Yes, Do It Yourself Degree. The book is slightly out-of-date, but not terribly. It walks you through the process of getting enough credits college credits in the right subjects almost without taking any classes. There are exceptions to this rule. Basically, you end up taking 1–3 classes at and "caching out" your college credits to graduate quite rapidly.
The trick, in a nutshell, is to leverage "degree completion" oriented institutions such as Thomas Edison State University, Charter Oak College, and Excelsior College. They all wave residency (for a price) and have very few limits on the number of ACE / NCCRS college credits you can import from third party sources.
Consequently, it's possible to accumulate steeply discounted undergraduate credits very rapidly third party websites like Straighterline and Study.com at a steep discount. It's worth mentioning that Saylor.org is all but free — you have to pay for the proctor's time, that's it. All of these institutions support credit by exam as well. CLEP and DSST are the two most common ways to do that, but TECEP and UExcel are also doable — but harder to find study material on. The site Modern States has a ton of free CLEP study material, too. There are official study guides for CLEP and DSST, too.
Some degree paths are easier to pull of this way, with a bachelors in business and bachelors in psychology being the two most common.
As for study-skills related resources:
For time management, few things hold a candle to the Pomodoro Method. This technique is your friend, especially if you happen to have ADHD. You work in ~25m chunks of time with short breaks between each chunk to clear your head.
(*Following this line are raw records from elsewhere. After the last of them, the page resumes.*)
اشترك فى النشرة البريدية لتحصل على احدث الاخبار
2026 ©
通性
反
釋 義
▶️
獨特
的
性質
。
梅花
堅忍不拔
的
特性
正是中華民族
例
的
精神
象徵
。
To study more efficiently, you need to be aware of the Forgetting Curve and how to leverage it to learn more quickly. Spaced repetition apps like Anki (free and open source) are a lifesaver. Yes, there is a "cram" mode if you really need it, but that defeats the point of using spaced repletion.
For better book learning, get your hands on How to Read a Book: The Classic Guide to Intelligent Reading. This is not for reading textbooks efficiently, this is for learning to digest inevitable reading assignments — some of which can be stuffy and dense — without loosing your mind. The Fallacy Detective will help you develop higher reasoning skills that can help you pick apart arguments more effectively than an untrained person. This an extremely useful skill not just in academia but in real life.
Lastly, there are some extreme mnemonic techniques documented at the Art of Memory Wiki which can enable you to bulk memorize even faster — for some kinds of information anyway — than would otherwise be possible due to the effects of the forgetting curve. Some of these techniques take a few weeks of effort to master but are beyond worth it. The most famous of these is the Memory Palace technique. Once you master that, and get used to creating memory palaces on the fly, you'll be able to bulk memorize far faster than with spaced repetition alone. It's more than worth few weeks of effort it will take for you get comfortable with the technique.